In some embodiments, a pharmaceutical composition according to embodiments herein is administered for treating post-COVID 19 syndrome including administering a cannabinoid (e.g., CBD) and/or a modulator (e.g., memantine) to a subject in an effective amount to treat the post-COVID 19 and associated symptoms including those set forth above. In certain embodiments, the pharmaceutical composition may be an oral formulation such as a tablet, capsule, gelcap, sublingual dosage form or depot delivery system, for example, containing nanounits or a nanoemulsion of the cannabinoid and/or modulator.

Kits

Further described herein are kits containing a pharmaceutical composition according to one or more embodiments. In some embodiments, a kit may include a cannabinoid dosage form as described herein, a modulator dosage form as described herein and optionally a supplement dosage form as described herein. The kit may further include instructions for administering the dosage forms in a suitable manner to achieve a desired therapeutic effect for treating an inflammatory, neurologic and/or vascular condition. For example, the instructions may direct a subject to administer the dosage forms concurrently, simultaneously or sequentially according to a dosing schedule. The dosage forms may be independently in the form of oral, parenteral, sublingual, transdermal, topical and/or transgingival preparations.

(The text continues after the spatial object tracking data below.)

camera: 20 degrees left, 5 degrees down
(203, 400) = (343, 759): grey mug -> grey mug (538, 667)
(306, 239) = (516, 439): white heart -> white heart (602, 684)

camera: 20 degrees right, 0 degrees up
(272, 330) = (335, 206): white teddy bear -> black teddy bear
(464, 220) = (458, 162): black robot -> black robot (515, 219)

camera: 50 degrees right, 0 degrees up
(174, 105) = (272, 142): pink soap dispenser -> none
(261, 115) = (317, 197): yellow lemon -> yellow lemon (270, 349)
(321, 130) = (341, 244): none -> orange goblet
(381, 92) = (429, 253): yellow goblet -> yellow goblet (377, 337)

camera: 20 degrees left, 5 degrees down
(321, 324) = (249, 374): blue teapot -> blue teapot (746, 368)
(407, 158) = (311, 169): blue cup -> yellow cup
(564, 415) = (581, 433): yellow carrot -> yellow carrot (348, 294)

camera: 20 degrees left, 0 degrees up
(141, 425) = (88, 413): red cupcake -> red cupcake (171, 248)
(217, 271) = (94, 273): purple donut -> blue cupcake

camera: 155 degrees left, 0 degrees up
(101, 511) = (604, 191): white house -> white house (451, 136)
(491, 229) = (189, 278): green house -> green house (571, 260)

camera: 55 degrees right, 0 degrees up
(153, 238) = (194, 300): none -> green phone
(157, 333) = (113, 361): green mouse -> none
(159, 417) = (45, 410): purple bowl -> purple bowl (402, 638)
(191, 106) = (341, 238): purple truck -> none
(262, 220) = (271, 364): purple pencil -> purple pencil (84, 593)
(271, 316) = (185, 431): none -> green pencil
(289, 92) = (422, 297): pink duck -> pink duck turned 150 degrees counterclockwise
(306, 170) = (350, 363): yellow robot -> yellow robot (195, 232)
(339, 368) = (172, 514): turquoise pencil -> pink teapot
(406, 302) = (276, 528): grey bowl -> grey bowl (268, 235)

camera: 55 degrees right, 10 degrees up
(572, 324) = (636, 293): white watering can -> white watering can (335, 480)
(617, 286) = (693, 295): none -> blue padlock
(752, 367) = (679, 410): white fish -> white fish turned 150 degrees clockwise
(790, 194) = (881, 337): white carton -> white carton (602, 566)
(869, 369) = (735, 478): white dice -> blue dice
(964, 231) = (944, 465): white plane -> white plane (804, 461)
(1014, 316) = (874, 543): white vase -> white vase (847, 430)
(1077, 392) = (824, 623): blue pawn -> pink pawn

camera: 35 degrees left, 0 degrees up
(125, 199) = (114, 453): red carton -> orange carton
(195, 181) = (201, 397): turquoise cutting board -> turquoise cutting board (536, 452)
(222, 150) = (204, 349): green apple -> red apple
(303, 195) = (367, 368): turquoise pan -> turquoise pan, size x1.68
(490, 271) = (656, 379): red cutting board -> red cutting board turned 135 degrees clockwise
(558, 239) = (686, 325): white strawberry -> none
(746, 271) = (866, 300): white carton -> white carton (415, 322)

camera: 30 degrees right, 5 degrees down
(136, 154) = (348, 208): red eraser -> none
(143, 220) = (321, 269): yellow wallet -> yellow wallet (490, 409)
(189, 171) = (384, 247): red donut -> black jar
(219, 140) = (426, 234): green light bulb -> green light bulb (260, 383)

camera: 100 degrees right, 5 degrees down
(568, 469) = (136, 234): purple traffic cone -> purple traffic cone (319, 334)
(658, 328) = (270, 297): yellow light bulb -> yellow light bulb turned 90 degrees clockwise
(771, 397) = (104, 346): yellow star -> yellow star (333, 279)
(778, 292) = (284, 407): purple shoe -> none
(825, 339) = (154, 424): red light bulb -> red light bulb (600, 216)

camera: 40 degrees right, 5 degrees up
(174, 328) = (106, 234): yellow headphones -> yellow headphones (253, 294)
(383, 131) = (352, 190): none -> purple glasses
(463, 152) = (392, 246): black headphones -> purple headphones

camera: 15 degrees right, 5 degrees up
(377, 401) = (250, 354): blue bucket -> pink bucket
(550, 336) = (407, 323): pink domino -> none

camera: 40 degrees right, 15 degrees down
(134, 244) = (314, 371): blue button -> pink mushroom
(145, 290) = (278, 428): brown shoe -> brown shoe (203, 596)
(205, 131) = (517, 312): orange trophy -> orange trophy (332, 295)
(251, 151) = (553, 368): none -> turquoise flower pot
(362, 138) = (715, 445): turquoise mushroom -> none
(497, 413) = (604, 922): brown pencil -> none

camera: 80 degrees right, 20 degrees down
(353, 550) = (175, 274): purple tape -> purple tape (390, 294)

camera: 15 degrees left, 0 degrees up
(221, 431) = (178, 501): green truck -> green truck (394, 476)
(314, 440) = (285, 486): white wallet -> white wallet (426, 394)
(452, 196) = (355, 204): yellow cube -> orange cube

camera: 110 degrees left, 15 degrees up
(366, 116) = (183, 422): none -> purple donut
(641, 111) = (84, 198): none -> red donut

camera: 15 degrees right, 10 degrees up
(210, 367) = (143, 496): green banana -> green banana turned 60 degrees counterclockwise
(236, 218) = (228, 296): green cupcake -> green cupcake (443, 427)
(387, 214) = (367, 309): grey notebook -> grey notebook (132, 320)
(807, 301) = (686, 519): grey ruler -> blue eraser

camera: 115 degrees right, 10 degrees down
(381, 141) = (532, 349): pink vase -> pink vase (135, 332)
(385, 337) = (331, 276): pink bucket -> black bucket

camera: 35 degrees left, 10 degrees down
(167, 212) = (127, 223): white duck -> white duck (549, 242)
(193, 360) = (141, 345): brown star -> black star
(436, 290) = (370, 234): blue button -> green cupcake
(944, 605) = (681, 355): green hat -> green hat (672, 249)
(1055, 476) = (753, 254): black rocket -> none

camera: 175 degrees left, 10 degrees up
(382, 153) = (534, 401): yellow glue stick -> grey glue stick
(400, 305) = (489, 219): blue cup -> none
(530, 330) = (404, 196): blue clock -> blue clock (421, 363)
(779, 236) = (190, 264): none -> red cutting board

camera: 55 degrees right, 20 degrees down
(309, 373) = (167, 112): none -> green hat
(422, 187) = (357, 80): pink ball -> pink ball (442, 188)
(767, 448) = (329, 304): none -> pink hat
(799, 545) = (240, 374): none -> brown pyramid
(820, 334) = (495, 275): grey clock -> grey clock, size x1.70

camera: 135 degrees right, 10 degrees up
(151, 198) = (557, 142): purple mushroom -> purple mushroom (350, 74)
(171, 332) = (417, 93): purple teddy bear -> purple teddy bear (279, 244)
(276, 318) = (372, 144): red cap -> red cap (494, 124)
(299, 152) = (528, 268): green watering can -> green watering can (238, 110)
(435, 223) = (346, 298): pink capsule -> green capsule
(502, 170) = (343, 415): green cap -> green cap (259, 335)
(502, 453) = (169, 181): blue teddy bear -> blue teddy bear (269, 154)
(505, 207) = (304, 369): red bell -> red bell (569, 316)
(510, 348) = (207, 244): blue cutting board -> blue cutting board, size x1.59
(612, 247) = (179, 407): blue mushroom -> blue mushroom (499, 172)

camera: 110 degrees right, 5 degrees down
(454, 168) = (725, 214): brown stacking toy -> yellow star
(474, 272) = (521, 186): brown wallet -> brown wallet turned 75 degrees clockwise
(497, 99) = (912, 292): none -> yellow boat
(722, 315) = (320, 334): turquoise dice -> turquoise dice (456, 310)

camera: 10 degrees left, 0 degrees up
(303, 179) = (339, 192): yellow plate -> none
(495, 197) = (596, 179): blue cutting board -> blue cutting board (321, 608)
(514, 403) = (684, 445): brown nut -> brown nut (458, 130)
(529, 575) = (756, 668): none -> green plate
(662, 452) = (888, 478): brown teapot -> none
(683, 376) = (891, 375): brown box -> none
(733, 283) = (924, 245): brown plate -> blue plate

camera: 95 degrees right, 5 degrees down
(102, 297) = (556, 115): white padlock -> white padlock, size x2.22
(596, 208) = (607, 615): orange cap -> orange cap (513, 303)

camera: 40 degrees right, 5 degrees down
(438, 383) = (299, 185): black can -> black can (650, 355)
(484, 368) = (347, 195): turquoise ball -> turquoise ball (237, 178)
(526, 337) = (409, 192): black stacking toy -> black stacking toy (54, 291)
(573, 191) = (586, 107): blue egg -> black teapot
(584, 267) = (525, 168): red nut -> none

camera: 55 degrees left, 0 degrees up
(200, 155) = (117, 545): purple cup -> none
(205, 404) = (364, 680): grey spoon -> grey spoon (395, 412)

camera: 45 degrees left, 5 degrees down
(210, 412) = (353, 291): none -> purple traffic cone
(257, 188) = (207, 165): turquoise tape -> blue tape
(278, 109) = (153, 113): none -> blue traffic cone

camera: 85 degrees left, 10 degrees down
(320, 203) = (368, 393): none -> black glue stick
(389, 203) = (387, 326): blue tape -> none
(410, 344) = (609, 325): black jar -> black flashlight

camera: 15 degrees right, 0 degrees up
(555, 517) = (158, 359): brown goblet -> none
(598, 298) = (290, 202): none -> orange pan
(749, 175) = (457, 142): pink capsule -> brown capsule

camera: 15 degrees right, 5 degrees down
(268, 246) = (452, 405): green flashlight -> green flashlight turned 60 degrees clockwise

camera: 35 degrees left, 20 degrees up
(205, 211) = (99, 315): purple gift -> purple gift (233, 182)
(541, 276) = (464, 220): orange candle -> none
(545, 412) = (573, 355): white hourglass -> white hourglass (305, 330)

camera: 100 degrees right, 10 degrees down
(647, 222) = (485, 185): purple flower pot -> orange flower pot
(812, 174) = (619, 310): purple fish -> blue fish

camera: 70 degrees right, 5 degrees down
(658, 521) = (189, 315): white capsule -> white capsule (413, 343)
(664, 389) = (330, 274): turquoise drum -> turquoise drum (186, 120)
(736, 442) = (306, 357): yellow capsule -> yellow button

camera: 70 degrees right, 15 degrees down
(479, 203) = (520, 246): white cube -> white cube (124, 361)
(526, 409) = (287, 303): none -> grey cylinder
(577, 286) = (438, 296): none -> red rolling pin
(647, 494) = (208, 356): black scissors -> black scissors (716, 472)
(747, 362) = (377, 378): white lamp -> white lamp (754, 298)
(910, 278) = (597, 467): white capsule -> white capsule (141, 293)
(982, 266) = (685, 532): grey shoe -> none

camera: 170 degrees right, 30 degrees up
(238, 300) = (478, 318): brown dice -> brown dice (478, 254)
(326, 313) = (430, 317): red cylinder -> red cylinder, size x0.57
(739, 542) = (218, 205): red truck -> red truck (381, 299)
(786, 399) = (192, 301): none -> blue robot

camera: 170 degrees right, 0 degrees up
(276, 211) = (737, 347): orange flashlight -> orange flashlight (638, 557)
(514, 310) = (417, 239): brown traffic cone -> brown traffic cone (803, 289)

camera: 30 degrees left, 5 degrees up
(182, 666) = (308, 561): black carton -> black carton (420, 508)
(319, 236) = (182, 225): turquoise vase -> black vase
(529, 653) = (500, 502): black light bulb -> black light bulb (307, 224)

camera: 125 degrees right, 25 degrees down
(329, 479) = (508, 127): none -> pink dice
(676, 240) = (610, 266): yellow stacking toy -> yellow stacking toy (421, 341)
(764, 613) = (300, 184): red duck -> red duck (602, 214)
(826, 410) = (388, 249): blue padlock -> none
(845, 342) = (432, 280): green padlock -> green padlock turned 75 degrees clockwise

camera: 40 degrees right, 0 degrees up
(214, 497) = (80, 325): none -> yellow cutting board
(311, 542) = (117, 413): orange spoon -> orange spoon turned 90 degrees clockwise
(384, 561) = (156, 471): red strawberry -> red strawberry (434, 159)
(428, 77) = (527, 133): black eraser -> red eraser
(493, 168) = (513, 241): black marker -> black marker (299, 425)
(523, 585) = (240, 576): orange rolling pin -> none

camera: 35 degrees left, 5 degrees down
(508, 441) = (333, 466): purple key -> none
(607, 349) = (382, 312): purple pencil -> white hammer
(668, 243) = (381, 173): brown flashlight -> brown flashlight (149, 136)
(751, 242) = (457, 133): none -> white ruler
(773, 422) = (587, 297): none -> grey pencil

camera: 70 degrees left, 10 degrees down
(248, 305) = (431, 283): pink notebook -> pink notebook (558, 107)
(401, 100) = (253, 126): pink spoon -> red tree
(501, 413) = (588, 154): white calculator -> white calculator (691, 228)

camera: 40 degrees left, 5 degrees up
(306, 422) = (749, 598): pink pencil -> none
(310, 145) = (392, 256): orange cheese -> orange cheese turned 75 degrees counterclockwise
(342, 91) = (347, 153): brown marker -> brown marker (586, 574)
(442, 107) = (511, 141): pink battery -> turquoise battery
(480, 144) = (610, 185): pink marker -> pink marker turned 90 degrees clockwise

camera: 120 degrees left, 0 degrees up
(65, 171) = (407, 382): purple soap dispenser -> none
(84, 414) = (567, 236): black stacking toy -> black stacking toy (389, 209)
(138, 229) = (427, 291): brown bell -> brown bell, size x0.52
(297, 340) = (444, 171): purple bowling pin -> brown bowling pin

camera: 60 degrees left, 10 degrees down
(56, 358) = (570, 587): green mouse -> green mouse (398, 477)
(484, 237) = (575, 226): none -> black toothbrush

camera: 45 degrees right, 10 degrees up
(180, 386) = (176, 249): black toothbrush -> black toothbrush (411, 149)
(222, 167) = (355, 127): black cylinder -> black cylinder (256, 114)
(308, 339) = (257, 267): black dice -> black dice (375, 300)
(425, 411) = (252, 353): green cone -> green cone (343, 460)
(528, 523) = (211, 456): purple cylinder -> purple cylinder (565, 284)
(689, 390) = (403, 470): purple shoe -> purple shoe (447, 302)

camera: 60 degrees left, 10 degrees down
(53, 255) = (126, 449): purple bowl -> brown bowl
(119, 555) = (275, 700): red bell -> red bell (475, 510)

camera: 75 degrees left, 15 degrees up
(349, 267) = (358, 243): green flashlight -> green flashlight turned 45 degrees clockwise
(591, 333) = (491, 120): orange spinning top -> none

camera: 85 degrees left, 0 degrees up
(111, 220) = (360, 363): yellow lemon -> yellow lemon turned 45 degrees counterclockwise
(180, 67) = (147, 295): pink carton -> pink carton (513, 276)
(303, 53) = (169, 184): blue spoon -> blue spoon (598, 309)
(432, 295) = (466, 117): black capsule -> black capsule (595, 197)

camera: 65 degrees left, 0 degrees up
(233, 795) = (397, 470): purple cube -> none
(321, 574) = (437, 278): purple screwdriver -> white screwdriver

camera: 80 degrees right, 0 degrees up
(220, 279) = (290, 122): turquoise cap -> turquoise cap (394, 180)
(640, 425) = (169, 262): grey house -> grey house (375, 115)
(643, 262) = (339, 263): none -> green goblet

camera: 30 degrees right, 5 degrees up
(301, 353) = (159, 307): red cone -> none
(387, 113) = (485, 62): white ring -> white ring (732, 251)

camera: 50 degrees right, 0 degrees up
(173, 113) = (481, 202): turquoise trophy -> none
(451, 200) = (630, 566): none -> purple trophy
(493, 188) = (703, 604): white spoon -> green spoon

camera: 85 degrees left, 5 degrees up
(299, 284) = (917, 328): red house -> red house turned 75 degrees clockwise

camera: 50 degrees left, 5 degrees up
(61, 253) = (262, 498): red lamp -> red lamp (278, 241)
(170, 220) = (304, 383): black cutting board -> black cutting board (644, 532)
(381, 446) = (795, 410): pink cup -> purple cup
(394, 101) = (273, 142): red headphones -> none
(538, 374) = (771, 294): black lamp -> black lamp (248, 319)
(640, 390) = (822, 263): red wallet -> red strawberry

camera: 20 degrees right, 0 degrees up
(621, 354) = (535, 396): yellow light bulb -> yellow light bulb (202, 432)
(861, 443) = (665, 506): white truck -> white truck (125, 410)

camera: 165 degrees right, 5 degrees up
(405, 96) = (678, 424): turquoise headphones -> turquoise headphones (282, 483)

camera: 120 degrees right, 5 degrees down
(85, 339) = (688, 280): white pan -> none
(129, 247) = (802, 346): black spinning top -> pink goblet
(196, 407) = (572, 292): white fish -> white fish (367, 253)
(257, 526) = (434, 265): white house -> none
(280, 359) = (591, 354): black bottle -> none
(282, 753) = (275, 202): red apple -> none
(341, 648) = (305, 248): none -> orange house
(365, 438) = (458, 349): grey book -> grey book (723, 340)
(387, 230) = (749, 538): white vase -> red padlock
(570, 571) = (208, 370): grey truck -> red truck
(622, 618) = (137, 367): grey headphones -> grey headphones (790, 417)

In some embodiments, a kit may include tablets or capsules, each tablet or capsule comprising a cannabinoid, a modulator and optionally a supplement. The kit may further include instructions for administering the tablet or capsule in a suitable manner to achieve a desired therapeutic effect for treating an inflammatory, neurologic and/or vascular condition. For example, the instructions may direct a subject to administer the tablet or capsule according to a dosing schedule.

EXAMPLES

Example 1 (Prophetic)—A Softgel Capsule Containing CBD and Memantine

Soft gel capsules are prepared by forming a suspension of CBD and memantine particles in a fluid (e.g., an oil). A powder formed of CBD nanoparticles and a powder formed of memantine nanoparticles may be dispersed in the fluid. One or more excipient may be added to the fluid containing the drug particles to form a stable solution having the CBD and memantine each individually at a concentration of about 0.1 wt % to about 20 wt %. The resulting capsules may have the composition as shown in Table 1.

TABLE 1
Prophetic Capsule Formulation

		Concentration
		per unit dose
	Component	(wt %)
	Cannabidiol	0.05-2%
	Memantine	0.05-2%
	Hydroxypropyl	2.0%
	Methylcellulose
	Vitamin E oil	QS to 10 mL

Example 2 (Prophetic)—A Tablet Containing CBD and Memantine

Tablets are prepared by having a CBD core coated with a memantine drug layer. The CBD core may be formed of compressed CBD granules. The memantine drug layer may be spray coated over the CBD core. One or more excipient may be within the CBD core and/or the memantine overlayer. The CBD and memantine each individually is at a concentration of about 0.1 wt % to about 20 wt %. The resulting tablets may have the composition as shown in Table 2.

TABLE 2
Prophetic Tablet Formulation

		Concentration
		per unit dose
	Component	(wt %)
	Cannabidiol	0.5-2%
	Memantine	0.5-2%
	Excipients	QS to 100%

Although the operations of the methods herein are shown and described in a particular order, the order of the operations of each method may be altered so that certain operations may be performed in an inverse order or so that certain operation may be performed, at least in part, concurrently with other operations. In another embodiment, instructions or sub-operations of distinct operations may be in an intermittent and/or alternating manner.

It is to be understood that the above description is intended to be illustrative, and not restrictive. Many other embodiments will be apparent to those of skill in the art upon reading and understanding the above description. The scope of the disclosure should, therefore, be determined with reference to the appended claims, along with the full scope of equivalents to which such claims are entitled.